Max Lamb‘s Boxes
Max Lamb, aged 43, was born in Cornwall in 1980. His interest in design began at a young age, leading him to pursue studies in Art and Design at Amersham & Wycombe College in 2000, where he garnered several awards. Drawing inspiration from his surroundings, this designer transforms diverse materials, including stone, wood, metal, plastic, and unexpected elements, into his creative experiments.
“To design is to think, to be conscious. To design is to have conscience, to help, to have hope. To design is to believe—to play.”
Exercises in Seating
In Max Lamb's creations, he consistently seeks opportunities to infuse individuality into ever-evolving themes, leaving distinct imprints on materials and craftsmanship. In the "Exercise in Seating" exhibition of 2015, Lamb meticulously crafted a variety of works using stone, wood, textiles, polystyrene, and various metals, seamlessly blending design, art, and functional objects into captivating new forms.
This series of works traces back to 2005 when Max Lamb, then a sophomore in university, embarked on a journey of self-discovery as a designer. "I really wanted to know who I am as a designer or what kind of person I could become... That's when I realized I always needed to involve my hands as much as possible in design, but I also recognized my proficiency in experimentation."
However, for a young designer, proclaiming "I want to make ten thousand things" is a challenging endeavor. For Max Lamb, the significance of the "Exercise in Seating" lies in choosing a type, namely chairs, and exploring as many variables as possible within this realm.
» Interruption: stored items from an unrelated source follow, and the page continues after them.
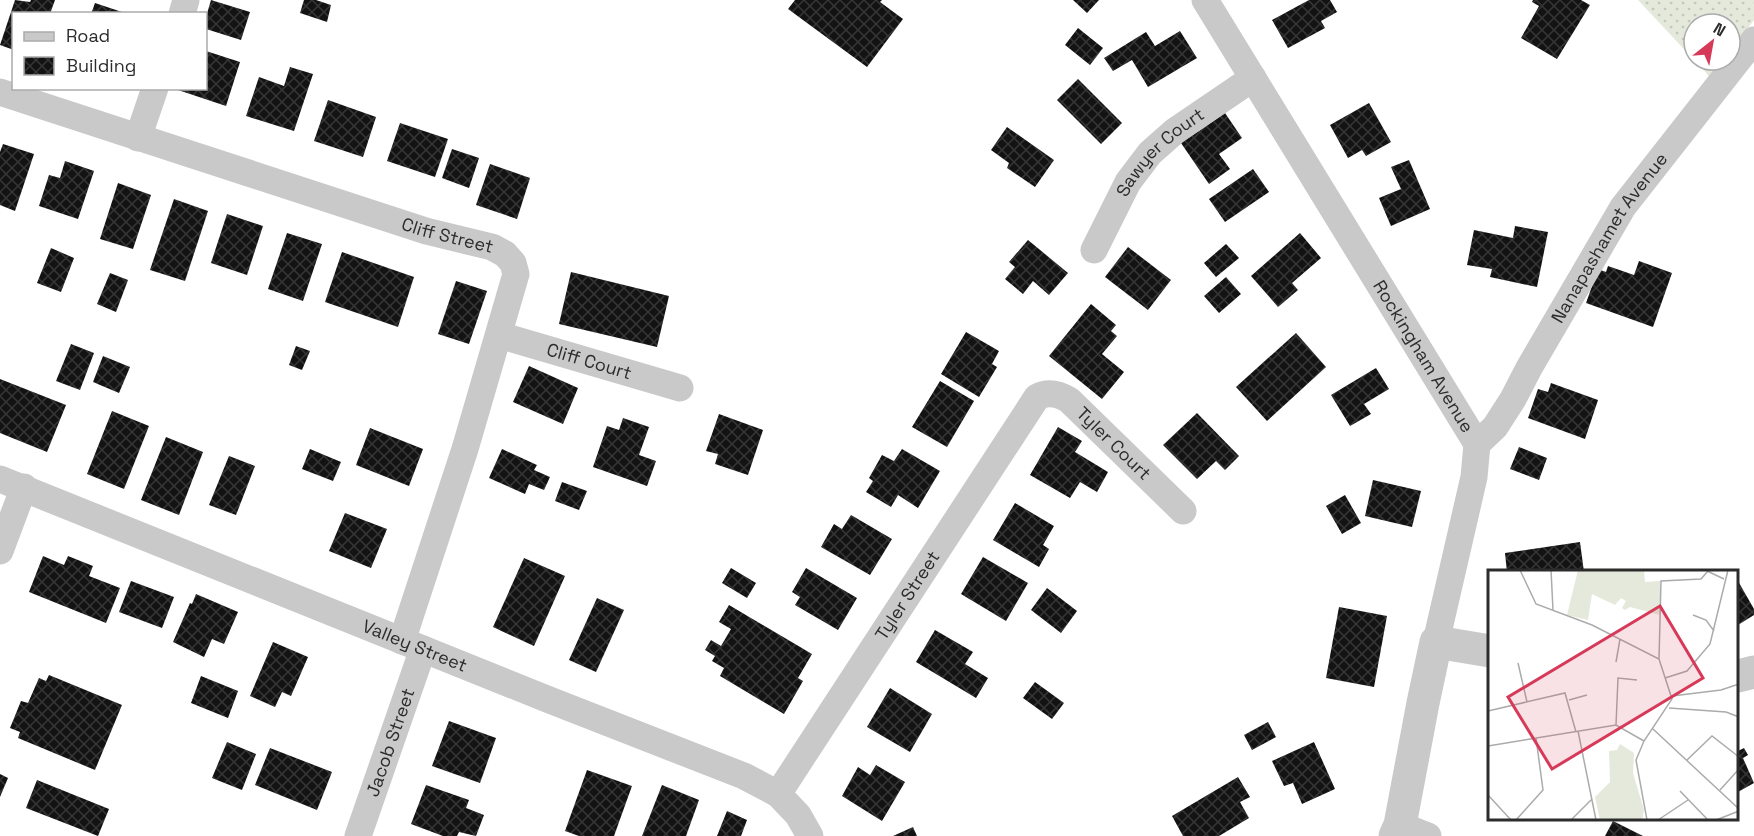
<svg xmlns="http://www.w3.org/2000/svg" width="1754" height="836" font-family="'Space Grotesk',sans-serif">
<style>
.park{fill:url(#park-dots)}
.building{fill:url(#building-cross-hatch)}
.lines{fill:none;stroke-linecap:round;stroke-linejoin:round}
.minor{stroke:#c9c9c9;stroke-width:27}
.tertiary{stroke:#c9c9c9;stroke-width:33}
.labels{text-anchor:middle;stroke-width:6;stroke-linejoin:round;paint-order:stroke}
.street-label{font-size:18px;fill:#2c2c2c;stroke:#fff}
.inset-road{fill:none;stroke:#ababab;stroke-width:1.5}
.view{fill:#d73a59;fill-opacity:0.15;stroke:#d73a59;stroke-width:3}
.inset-edge{fill:none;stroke:#2c2c2c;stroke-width:3}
</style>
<defs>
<pattern id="park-dots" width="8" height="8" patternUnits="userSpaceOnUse" patternTransform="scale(1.5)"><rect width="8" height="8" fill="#e4e9db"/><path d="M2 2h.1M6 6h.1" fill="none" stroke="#c4c8bc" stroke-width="1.8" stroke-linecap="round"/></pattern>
<pattern id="building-cross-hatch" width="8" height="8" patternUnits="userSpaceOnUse" patternTransform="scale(1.5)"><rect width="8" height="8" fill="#131313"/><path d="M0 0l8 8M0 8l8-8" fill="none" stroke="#363636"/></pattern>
</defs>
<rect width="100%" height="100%" fill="#fff"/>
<polygon class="park" points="1638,0 1754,0 1754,20 1730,52 1730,24 1694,24 1694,60 1724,60 1711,78"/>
<g class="building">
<polygon points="15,0 30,2 31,0 55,0 50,14 14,14 14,50 0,45"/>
<polygon points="211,0 250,12 241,40 206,29 206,17"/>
<polygon points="304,0 316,0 331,5 327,22 300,13"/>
<polygon points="795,0 882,0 880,2 903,19 867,67 788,9"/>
<polygon points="1073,0 1099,0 1087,13"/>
<polygon points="1309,0 1330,0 1337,12 1321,21 1325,28 1288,48 1272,20"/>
<polygon points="1533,0 1581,0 1590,5 1557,59 1521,38 1539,6 1532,2"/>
<polygon points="95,3 125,13 125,14 91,14"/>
<polygon points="1078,28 1103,48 1090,65 1065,45"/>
<polygon points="1180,31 1197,58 1148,87 1132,60 1113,71 1104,58 1146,32 1155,46"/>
<polygon points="206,51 240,62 226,106 175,89 206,88"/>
<polygon points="290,67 313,74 294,131 246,116 259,77 284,86"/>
<polygon points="1078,79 1122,123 1101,144 1057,100"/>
<polygon points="328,100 376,117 363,157 314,141"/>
<polygon points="1369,103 1391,142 1366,156 1362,150 1348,158 1330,125"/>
<polygon points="1225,113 1242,138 1219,154 1230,169 1209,184 1181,143"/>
<polygon points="400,123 448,139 435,177 387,161"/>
<polygon points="1007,127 1054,160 1035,187 1007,168 1009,163 991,150"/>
<polygon points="3,144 34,154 15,211 0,205 0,152"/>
<polygon points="452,149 479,158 469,188 442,178"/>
<polygon points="1409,160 1430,209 1391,226 1379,198 1401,189 1391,167"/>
<polygon points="65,161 94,171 78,219 39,206 49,175 60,178"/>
<polygon points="490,164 530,178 517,219 476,205"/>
<polygon points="1253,169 1269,192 1225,222 1209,199"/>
<polygon points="118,183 151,195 133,249 100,239"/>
<polygon points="174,199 208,211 185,281 150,270"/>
<polygon points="227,214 263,226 247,275 211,263"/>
<polygon points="1515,226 1548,232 1537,287 1490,277 1492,269 1467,265 1474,230 1513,238"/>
<polygon points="287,233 322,244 303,301 268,289"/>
<polygon points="1300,233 1321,258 1292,283 1298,290 1278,307 1251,276"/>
<polygon points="1028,240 1068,273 1049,295 1033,281 1023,294 1005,279 1015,267 1009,262"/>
<polygon points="1226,244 1239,258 1216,277 1204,263"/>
<polygon points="1128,247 1171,280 1148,310 1105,277"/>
<polygon points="51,248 74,258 61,292 37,283"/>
<polygon points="342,252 414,277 398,327 325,302"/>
<polygon points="1639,261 1672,273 1653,327 1586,303 1598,269 1606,272 1608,266 1634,275"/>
<polygon points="571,272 669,296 657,347 559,324"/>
<polygon points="110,273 128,280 116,312 97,304"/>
<polygon points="1226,277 1241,294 1219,313 1204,296"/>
<polygon points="456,281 487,291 469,344 438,334"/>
<polygon points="1091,304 1116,325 1111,331 1117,336 1102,354 1124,372 1102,399 1049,356"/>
<polygon points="966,332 999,351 992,364 997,367 979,397 941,374"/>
<polygon points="1296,333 1326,367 1267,421 1236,387"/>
<polygon points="71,344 94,353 80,390 56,381"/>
<polygon points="296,346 310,351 302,370 289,365"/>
<polygon points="103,356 130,367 119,393 93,382"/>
<polygon points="529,366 578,388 563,424 513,402"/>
<polygon points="1376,368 1389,389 1364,404 1371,414 1350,426 1331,395"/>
<polygon points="0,379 66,405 47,452 0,433"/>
<polygon points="940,381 974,401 947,447 912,427"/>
<polygon points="1551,383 1598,400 1585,439 1528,418 1538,389 1548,392"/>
<polygon points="112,411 149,426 124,489 87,474"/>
<polygon points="1197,413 1239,456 1225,470 1216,461 1197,479 1163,445"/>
<polygon points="719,414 763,430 748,475 715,464 718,454 706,451"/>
<polygon points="623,418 649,427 639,455 656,461 647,486 593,467 607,426 619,430"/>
<polygon points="1058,427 1082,441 1075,452 1108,472 1097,492 1080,482 1070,498 1030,475"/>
<polygon points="370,428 423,449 409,486 356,465"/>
<polygon points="166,437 203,452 179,515 141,500"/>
<polygon points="1519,447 1547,458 1539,480 1510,469"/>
<polygon points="310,449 341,462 333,481 302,469"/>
<polygon points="502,449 537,465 534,470 550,477 544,490 529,484 525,494 489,478"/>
<polygon points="902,449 940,471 918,508 898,495 891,507 866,492 873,481 869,478 882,455 894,461"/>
<polygon points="229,456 255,466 236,515 209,505"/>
<polygon points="1373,480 1421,491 1412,527 1365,516"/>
<polygon points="562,482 587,491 579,510 555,501"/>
<polygon points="1345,495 1361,523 1342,534 1326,506"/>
<polygon points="1015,503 1054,526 1043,545 1049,549 1039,567 993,540"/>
<polygon points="345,513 387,529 371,568 329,551"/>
<polygon points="851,515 892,539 870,575 821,547 834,524 842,529"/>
<polygon points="1580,542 1584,572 1507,572 1505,553"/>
<polygon points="43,556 64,565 68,556 93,566 89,576 120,588 106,623 29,592"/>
<polygon points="983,557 1028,583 1006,621 961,594"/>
<polygon points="524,558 565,576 534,646 493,627"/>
<polygon points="731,568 756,583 747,598 722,583"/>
<polygon points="806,568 857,598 838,630 795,605 800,597 792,592"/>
<polygon points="131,581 174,597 162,628 119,612"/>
<polygon points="1738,581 1754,609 1754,615 1738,625"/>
<polygon points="1047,588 1077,611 1061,633 1031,610"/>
<polygon points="196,594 238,612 224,644 212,639 204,657 173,642 190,603 192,604"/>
<polygon points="597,598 624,610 596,672 569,660"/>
<polygon points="729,605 812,654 798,678 803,681 784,714 720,676 724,668 712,661 715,656 705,650 711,640 721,646 731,629 719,622"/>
<polygon points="1339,607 1387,616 1374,687 1326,678"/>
<polygon points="935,630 973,652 965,664 988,678 976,698 916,662"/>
<polygon points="273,642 308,657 291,696 282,692 275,707 250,696"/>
<polygon points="49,675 122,705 95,770 18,738 20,732 10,728 21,701 28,703 39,678 46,681"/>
<polygon points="201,676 238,691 228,718 191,703"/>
<polygon points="1035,682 1064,703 1052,719 1023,698"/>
<polygon points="890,688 932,714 910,752 867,727"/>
<polygon points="449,721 496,738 480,783 432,766"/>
<polygon points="1268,722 1276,737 1252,750 1244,735"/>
<polygon points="227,742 256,754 242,790 212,778"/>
<polygon points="1314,742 1335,789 1302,804 1293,783 1284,786 1272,761"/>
<polygon points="270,748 332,772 317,810 255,785"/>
<polygon points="1744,748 1748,755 1743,758 1754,783 1738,792 1738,751"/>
<polygon points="876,765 905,782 882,821 842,796 858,767 870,775"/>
<polygon points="587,770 632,786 614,836 579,836 565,831"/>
<polygon points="0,774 8,778 0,797"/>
<polygon points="1238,777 1250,797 1240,802 1249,818 1219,836 1183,836 1172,816"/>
<polygon points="37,780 109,809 98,836 26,808"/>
<polygon points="426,785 469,800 466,808 484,815 476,836 459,832 457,836 443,836 411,824"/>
<polygon points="662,785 699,800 686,836 642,836"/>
<polygon points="727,811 747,820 741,836 717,836"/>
<polygon points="1613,821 1643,836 1605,836"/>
<polygon points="913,827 917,836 893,836"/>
</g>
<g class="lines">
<g class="minor">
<path id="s1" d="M1205,0L1477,444L1474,477L1436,642"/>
<polyline points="182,14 186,0"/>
<path id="s2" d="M0,92L426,231L492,247L505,254L513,263L516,274L465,449L402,641"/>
<polyline points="138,138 155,88"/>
<path id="s3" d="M1094,250L1128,182L1150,153L1175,131L1253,78"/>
<path id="s4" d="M499,335L680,388"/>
<path id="s5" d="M1477,444L1495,427L1513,399L1529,368L1623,207L1754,40"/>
<path id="s6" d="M0,479L547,699L744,776L778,794L798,815L810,836"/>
<polyline points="0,551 24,487"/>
<path id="s7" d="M778,794L1037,397C1048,391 1059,394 1069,400L1183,511"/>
<polyline points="1400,825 1428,836"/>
<path id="s8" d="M358,836L423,649"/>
</g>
<g class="tertiary">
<polyline points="1738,676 1754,672"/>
<polyline points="1395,836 1400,825 1423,703 1436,642 1490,651"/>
</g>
</g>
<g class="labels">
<g class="street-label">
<text dy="6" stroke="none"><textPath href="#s3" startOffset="120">Sawyer Court</textPath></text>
<text dy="6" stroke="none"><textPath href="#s2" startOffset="470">Cliff Street</textPath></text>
<text dy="6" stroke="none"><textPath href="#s5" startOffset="246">Nanapashamet Avenue</textPath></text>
<text dy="6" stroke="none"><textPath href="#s1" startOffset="418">Rockingham Avenue</textPath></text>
<text dy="6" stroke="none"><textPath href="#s4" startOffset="94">Cliff Court</textPath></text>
<text dy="6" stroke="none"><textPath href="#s7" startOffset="570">Tyler Court</textPath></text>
<text dy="6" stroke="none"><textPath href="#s7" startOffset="237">Tyler Street</textPath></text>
<text dy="6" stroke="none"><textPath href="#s6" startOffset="447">Valley Street</textPath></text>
<text dy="6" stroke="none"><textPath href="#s8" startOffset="99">Jacob Street</textPath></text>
</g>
</g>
<g transform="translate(1488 570)">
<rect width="250" height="250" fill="#fff"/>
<path d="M90,0H156L157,12L172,11V45L142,37L137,40L134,38L138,31L133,28L127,35L104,24L100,50L79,45ZM132,174L146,183L145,203L156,240L154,250H112L107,227L122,212L121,181L129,180Z" fill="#e4e9db"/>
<path d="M129,229L141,231L155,247L122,250L117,232Z" fill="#e4e9db"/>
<path class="inset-road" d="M32,0L48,34L104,55L171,89L184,129L156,171L148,190L159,250M63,0L65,40M219,1L236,9M205,45L218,50L226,61M171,89L173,11L213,9L220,1M128,92L132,69M30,93L39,132M177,108L199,101L222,74L240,0M184,126L233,120L251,114M81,130L99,125M181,138L238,142L251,147M0,141L77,123L88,162M128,155L130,108L149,110M165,159L251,239M90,161L108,250M0,176L128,155L156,171M199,190L224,166L251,187M232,220L251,199M192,221L220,250M0,225L23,250M28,250L55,220L48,168M83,250L104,229M170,250L200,230M228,250L251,241"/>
<path class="view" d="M172,36L215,108L64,199L20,127Z"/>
<rect width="250" height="250" class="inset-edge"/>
</g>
<rect x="12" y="12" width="195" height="78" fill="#ffffff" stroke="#ababab" stroke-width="1.5"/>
<rect x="24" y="32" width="30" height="9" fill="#c9c9c9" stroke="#ababab" stroke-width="1.5"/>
<text x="66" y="42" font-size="18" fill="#2c2c2c">Road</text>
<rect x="24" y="57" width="30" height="18" fill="url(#building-cross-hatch)" stroke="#ababab" stroke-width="1.5"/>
<text x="66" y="72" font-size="18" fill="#2c2c2c">Building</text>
<g transform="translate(1712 42) rotate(31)"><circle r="28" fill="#ffffff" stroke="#ababab" stroke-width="1.5"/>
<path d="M0-4.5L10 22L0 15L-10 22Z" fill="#d73a59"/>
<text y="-9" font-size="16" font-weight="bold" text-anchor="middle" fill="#2c2c2c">N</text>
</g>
</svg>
Subsequently, Max Lamb has maintained a hands-on approach in his work, leading him into a prolific and customized creative state.
"This is what I've always been doing—spending a lot of time exploring the concept of value—monetary value, emotional value, and so on. At that time, I was very dissatisfied with the design of homogenization and global consumption."
——Max Lamb，Interviewed by Nude Paper
In a project in 2020, Max Lamb handcrafted 60 chairs using polystyrene sheets over three days. These chairs explore the tension between individual preferences and mass production forms: "If you observe the outline of each chair, you'll notice a repetition, but upon closer examination, you'll discover personality embedded within."
In the project "My Grandfather's Tree," he meticulously dissected a 187-year-old wax tree that was felled on his grandfather's farm—both to commemorate his grandfather and to give this magnificent tree a second life as tables and chairs.
While opposing mass production and anti-industrial design, his attitude is not radical but rather infused with humor. Perhaps for us, the processes and raw materials behind manufacturing are often unclear, but in Max Lamb's designs, the concept remains ever-present: "Objects are created by people and translated for the users."
Turning Paper Boxes into Chairs
As he puts it, "Climbing into the deepest quarries in Portugal or ascending the mountains of Italy, using raw materials directly on-site." Max Lamb has a habit of preserving a variety of collected materials. In his latest project this year, he has transformed one of the most common and easily overlooked materials into a playful and whimsical design game.
"I've been working hard to sustain my momentum. Although I usually think carefully about where to source materials, now I have no choice but to find materials locally as much as possible. Every piece of material I've accumulated in and around the studio over the past six years, I use to maintain a bit of progress."
——Max Lamb，Interviewed by Nude Paper
Cardboard boxes are ubiquitous in our lives—they protect our online purchases, transport our belongings when we move, and can be used to store or transport nearly any product. In terms of packaging materials, they are incredibly sustainable due to their ability for infinite recycling. However, in all these applications, the cardboard box is just a supporting actor.
"I've always kept cardboard boxes with the aim of transforming them into more permanent, practical items with primary functions rather than secondary ones." Max Lamb seeks to subvert our perception of this material, with over 30 pieces in "Boxes," exploring different scales: from small stools and bowls to armchairs and coffee tables. The largest piece is a "monster" dining table composed of stacked cardboard boxes; there's even a waste paper basket. The new pieces not only explore different scales but also a variety of craft techniques. Some boxes are stacked; some are cut with blades, fundamentally altering their shapes, while others are completely broken down into pulp for surface applications, achieving more organic, softer forms.
Max Lamb approaches his creations in a speculative manner but with a focus on providing users with more choices. Starch-based glue, primarily composed of flour and water, serves as the adhesive. This ensures minimal pollution, and all materials can be readily reintroduced into the next cycle, easily repaired at home: "It's really simple, with excellent accessibility and cleanliness—we can mess around as we please, and if we want to, we can actually lick our hands clean!"
His attention to materials, or "reverence," stems from the idea that "the material world requires thoughtful and responsible consideration." His design philosophy revolves around a fundamental understanding of the physical properties, tools, and processes of the materials he works with, whether it's low-tech tools like hammers and chisels or high-tech products like 3D printing. Deep knowledge of these materials and processes is essential to excel in this work.
All of this is conveyed in a concise, articulate language that exudes a readable honesty: "I want my work to be clear, literal, but not shallow. If someone likes it, then I'm happy."